Ate lunch in small town, cafe now sending me junk email

So my husband and I ate lunch at a cafe in a small town on Saturday that we’ve only been to once before, and now I’m getting spam emails from them, one Saturday and one Sunday (yesterday). WTH? How did they get my email address? They can’t get my email address from the credit card even if I paid (usually hubby pays). I certainly didn’t sign up for their email list. This is annoying.

Is it possible your cellphone service provider used the GPS location of the cafe and passed along a canned email? I’ve gotten promo messages on my cellphone sometimes when I was near businesses asking how my visit was. Always thought it was because I allowed Verizon to be nosy about where I go and they were spamming me. Not certain if I got emails from it, but it is not far fetched if your cell service provider has your email on file that they can automate this spam based on whether a business checked off allowing this type of social media contact. Just a guess. Call the cafe and ask. I mean, where I work, customer privacy is very important and we do not want to get complaints, especially if corporate gets involved. I’d be curious to see what the cafe e-mailed you.

1 Like

Thanks for the reply, and the suggestion to ask the cafe. In my case, it’s not the cell phone because our carrier doesn’t have my email address. But if they did, would airplane mode help?

I think we may have this figured out. I read the mice type in the emails and discovered the cafe is using a 3rd party marketing company called SquareUp (or Square, Square Online, Squaremktg, etc.). Then I googled.

If a business uses SquareUp, it provides Square with their customers’ info, then Square will share that info with other businesses it thinks the customers might be interested in. All I did at the cafe was order food and pay with credit card (so now they have my name and credit card info).

Then I searched my emails for any others containing the word square, and bingo – this originated 2 weeks ago when I went to a bike fitter, a service that helps determine the right bike measurements to use.
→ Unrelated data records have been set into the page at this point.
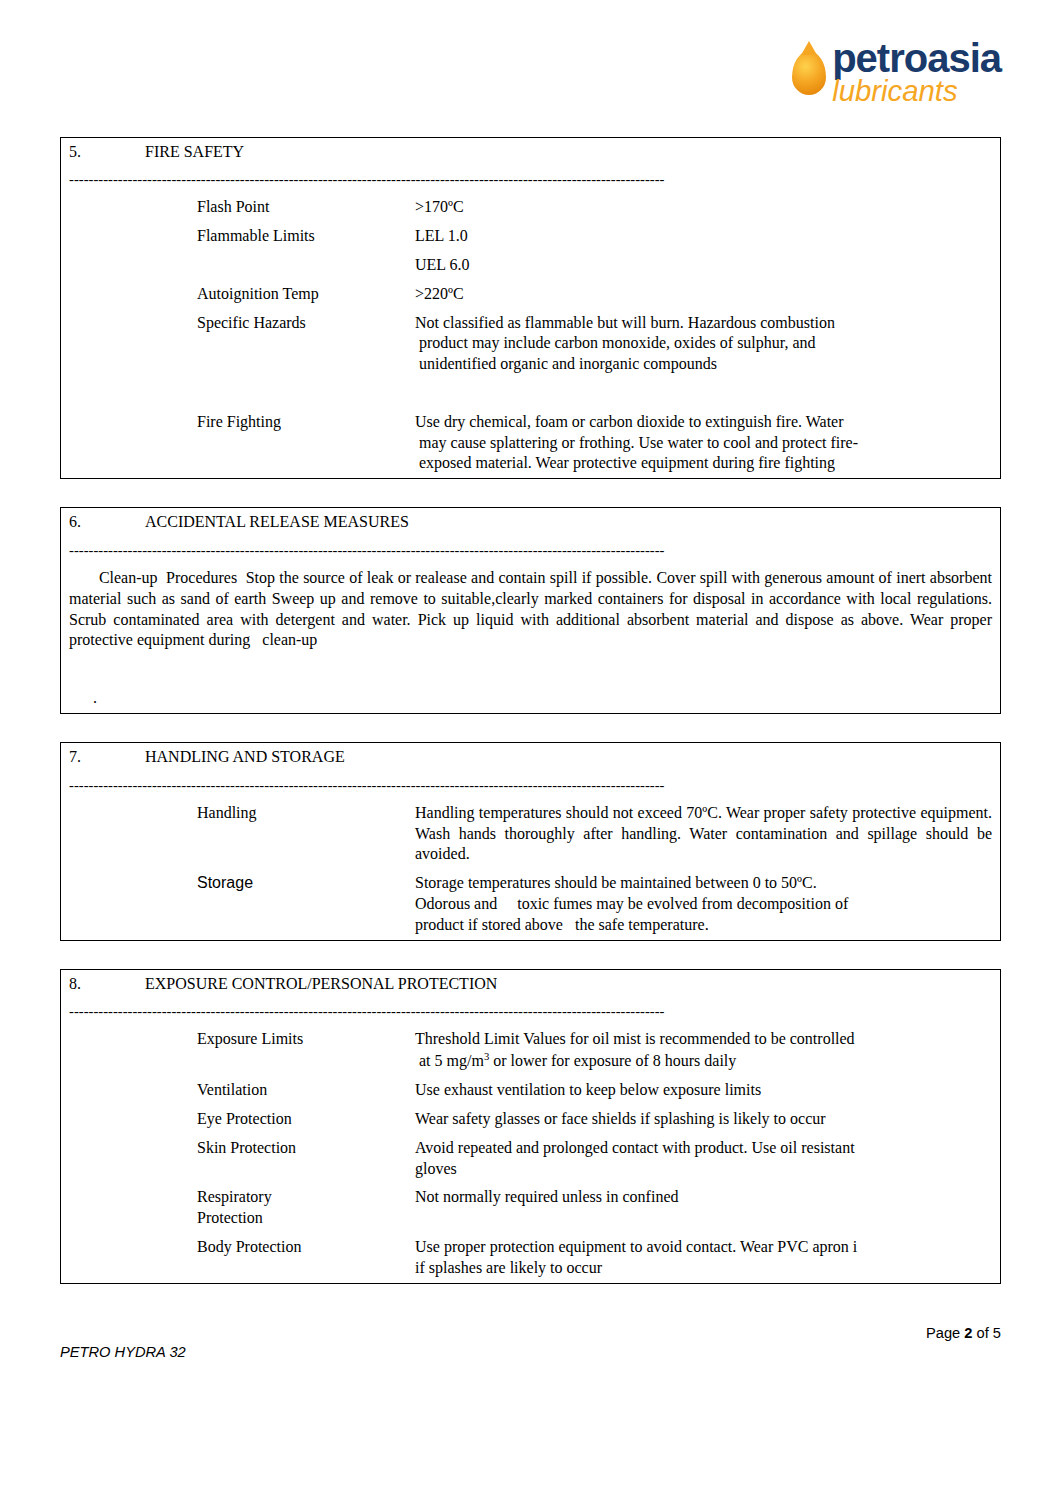petroasia
lubricants
| 5. | FIRE SAFETY |
| -------------------------------------------------------------------------------------------------------------------------- |
| | Flash Point | >170ºC |
| | Flammable Limits | LEL 1.0 |
| | | UEL 6.0 |
| | Autoignition Temp | >220ºC |
| | Specific Hazards | Not classified as flammable but will burn. Hazardous combustion product may include carbon monoxide, oxides of sulphur, and unidentified organic and inorganic compounds |
| | Fire Fighting | Use dry chemical, foam or carbon dioxide to extinguish fire. Water may cause splattering or frothing. Use water to cool and protect fire- exposed material. Wear protective equipment during fire fighting |
| 6. | ACCIDENTAL RELEASE MEASURES |
| -------------------------------------------------------------------------------------------------------------------------- |
| Clean-up Procedures Stop the source of leak or realease and contain spill if possible. Cover spill with generous amount of inert absorbent material such as sand of earth Sweep up and remove to suitable,clearly marked containers for disposal in accordance with local regulations. Scrub contaminated area with detergent and water. Pick up liquid with additional absorbent material and dispose as above. Wear proper protective equipment during clean-up |
| . |
| 7. | HANDLING AND STORAGE |
| -------------------------------------------------------------------------------------------------------------------------- |
| | Handling | Handling temperatures should not exceed 70ºC. Wear proper safety protective equipment. Wash hands thoroughly after handling. Water contamination and spillage should be avoided. |
| | Storage | Storage temperatures should be maintained between 0 to 50ºC. Odorous and toxic fumes may be evolved from decomposition of product if stored above the safe temperature. |
| 8. | EXPOSURE CONTROL/PERSONAL PROTECTION |
| -------------------------------------------------------------------------------------------------------------------------- |
| | Exposure Limits | Threshold Limit Values for oil mist is recommended to be controlled at 5 mg/m 3 or lower for exposure of 8 hours daily |
| | Ventilation | Use exhaust ventilation to keep below exposure limits |
| | Eye Protection | Wear safety glasses or face shields if splashing is likely to occur |
| | Skin Protection | Avoid repeated and prolonged contact with product. Use oil resistant gloves |
| | Respiratory Protection | Not normally required unless in confined |
| | Body Protection | Use proper protection equipment to avoid contact. Wear PVC apron i if splashes are likely to occur |
Page 2 of 5
PETRO HYDRA 32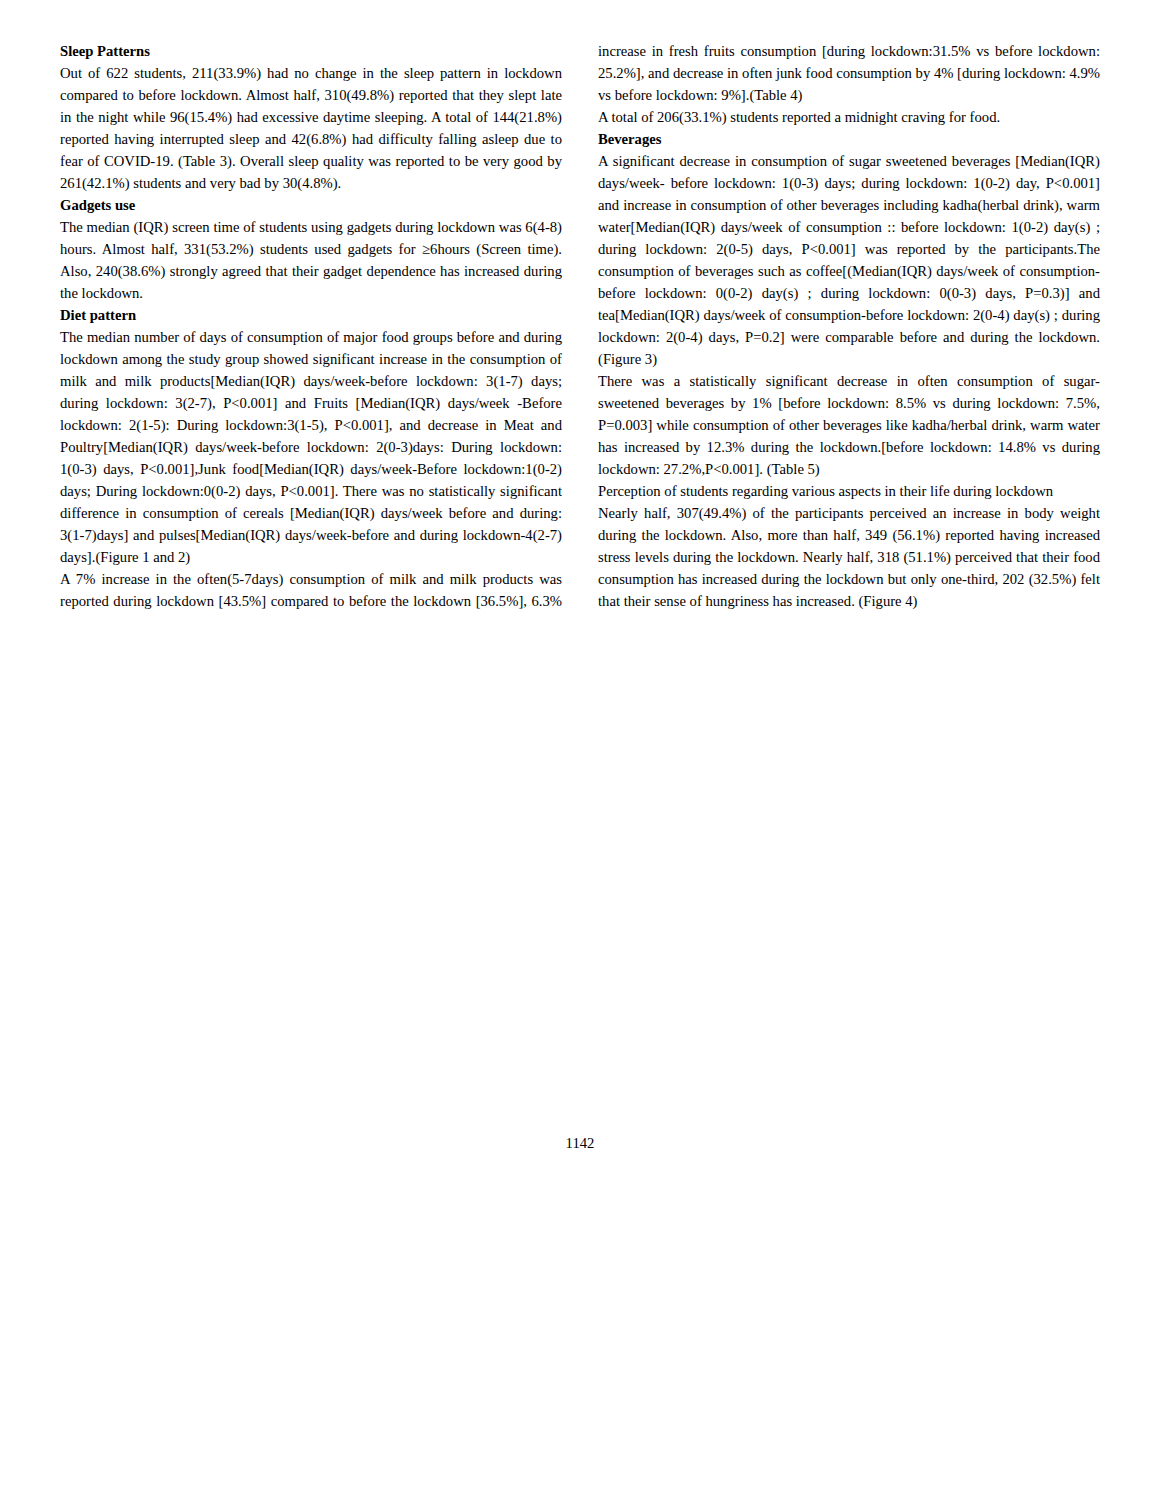Sleep Patterns
Out of 622 students, 211(33.9%) had no change in the sleep pattern in lockdown compared to before lockdown. Almost half, 310(49.8%) reported that they slept late in the night while 96(15.4%) had excessive daytime sleeping. A total of 144(21.8%) reported having interrupted sleep and 42(6.8%) had difficulty falling asleep due to fear of COVID-19. (Table 3). Overall sleep quality was reported to be very good by 261(42.1%) students and very bad by 30(4.8%).
Gadgets use
The median (IQR) screen time of students using gadgets during lockdown was 6(4-8) hours. Almost half, 331(53.2%) students used gadgets for ≥6hours (Screen time). Also, 240(38.6%) strongly agreed that their gadget dependence has increased during the lockdown.
Diet pattern
The median number of days of consumption of major food groups before and during lockdown among the study group showed significant increase in the consumption of milk and milk products[Median(IQR) days/week-before lockdown: 3(1-7) days; during lockdown: 3(2-7), P<0.001] and Fruits [Median(IQR) days/week -Before lockdown: 2(1-5): During lockdown:3(1-5), P<0.001], and decrease in Meat and Poultry[Median(IQR) days/week-before lockdown: 2(0-3)days: During lockdown: 1(0-3) days, P<0.001],Junk food[Median(IQR) days/week-Before lockdown:1(0-2) days; During lockdown:0(0-2) days, P<0.001]. There was no statistically significant difference in consumption of cereals [Median(IQR) days/week before and during: 3(1-7)days] and pulses[Median(IQR) days/week-before and during lockdown-4(2-7) days].(Figure 1 and 2)
A 7% increase in the often(5-7days) consumption of milk and milk products was reported during lockdown [43.5%] compared to before the lockdown [36.5%], 6.3% increase in fresh fruits consumption [during lockdown:31.5% vs before lockdown: 25.2%], and decrease in often junk food consumption by 4% [during lockdown: 4.9% vs before lockdown: 9%].(Table 4)
A total of 206(33.1%) students reported a midnight craving for food.
Beverages
A significant decrease in consumption of sugar sweetened beverages [Median(IQR) days/week- before lockdown: 1(0-3) days; during lockdown: 1(0-2) day, P<0.001] and increase in consumption of other beverages including kadha(herbal drink), warm water[Median(IQR) days/week of consumption :: before lockdown: 1(0-2) day(s) ; during lockdown: 2(0-5) days, P<0.001] was reported by the participants.The consumption of beverages such as coffee[(Median(IQR) days/week of consumption-before lockdown: 0(0-2) day(s) ; during lockdown: 0(0-3) days, P=0.3)] and tea[Median(IQR) days/week of consumption-before lockdown: 2(0-4) day(s) ; during lockdown: 2(0-4) days, P=0.2] were comparable before and during the lockdown.(Figure 3)
There was a statistically significant decrease in often consumption of sugar-sweetened beverages by 1% [before lockdown: 8.5% vs during lockdown: 7.5%, P=0.003] while consumption of other beverages like kadha/herbal drink, warm water has increased by 12.3% during the lockdown.[before lockdown: 14.8% vs during lockdown: 27.2%,P<0.001]. (Table 5)
Perception of students regarding various aspects in their life during lockdown
Nearly half, 307(49.4%) of the participants perceived an increase in body weight during the lockdown. Also, more than half, 349 (56.1%) reported having increased stress levels during the lockdown. Nearly half, 318 (51.1%) perceived that their food consumption has increased during the lockdown but only one-third, 202 (32.5%) felt that their sense of hungriness has increased. (Figure 4)
1142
I used my email to communicate with the bike fitter, and used my credit card to pay. They gave my info to SquareUp.** So when I went to the cafe, which is heavily used by cyclists, they must have reported to SquareUp that lisa5678 with credit card #whatever is our customer, and then Square matched my name and credit card # with what the bike fitter gave them and emailed me what appears to be offers from the cafe (one of which is ‘We’d like to celebrate your birthday’ just tell us when your birthday is, like hell I will).

** This needs to stop. Businesses you patronize should not be giving your info out without your consent. Why is this even allowed? There’s no accountability if the 3rd party/parties is hacked, no protection for me.

Great investigative work. That would have been my response. There are many 3rd party payment acceptance systems that businesses use (ie: Square, Clover, etc etc). Those payment acceptance systems have a lot of detail on especially if you used their system online. So, my guess … is that the payment processor passed along additional information (email address) to the business. I doubt they would pass along your credit card information because that gets very ugly quickly but since they know your credit card number, they can pass along other details about you to the business.

I think now it’s more likely that the participating businesses report to Square their customer transactions, and that Square sees if customer at Business B matches customer at Business A and sends the customer, by text or email, some promotional offer on behalf of Business B. I doubt that Square informs Business B all the info on me that was sent to them by Business A, or vice versa. So at this point, I doubt the cafe has my email address, but Square certainly does because the bike fitter reported it to them.

As for credit card number, you’re probably right that they shouldn’t distribute that, no business should, and maybe Square only knows the last 4 digits, or just enough to distinguish me from all other lisa5678s. So the cafe reported my name and credit card #, perhaps just the last 4 digits, to Square, and that matched what was given to Square by the bike fitter, and sent me an email (3 so far).

Also regarding the credit card number, my husband once noticed fraudulent charges on our old CC account and called the vendor (which is what the CC company tells you to do). In talking with the manager there, who was very nice, she said she only knows the name & phone number of the fraudster and the last 4 digits of our CC number. I guess the credit card company hides some account info from even vendors to protect against fraud (although the fraudster got it, or else filled in random numbers and the system let it go through).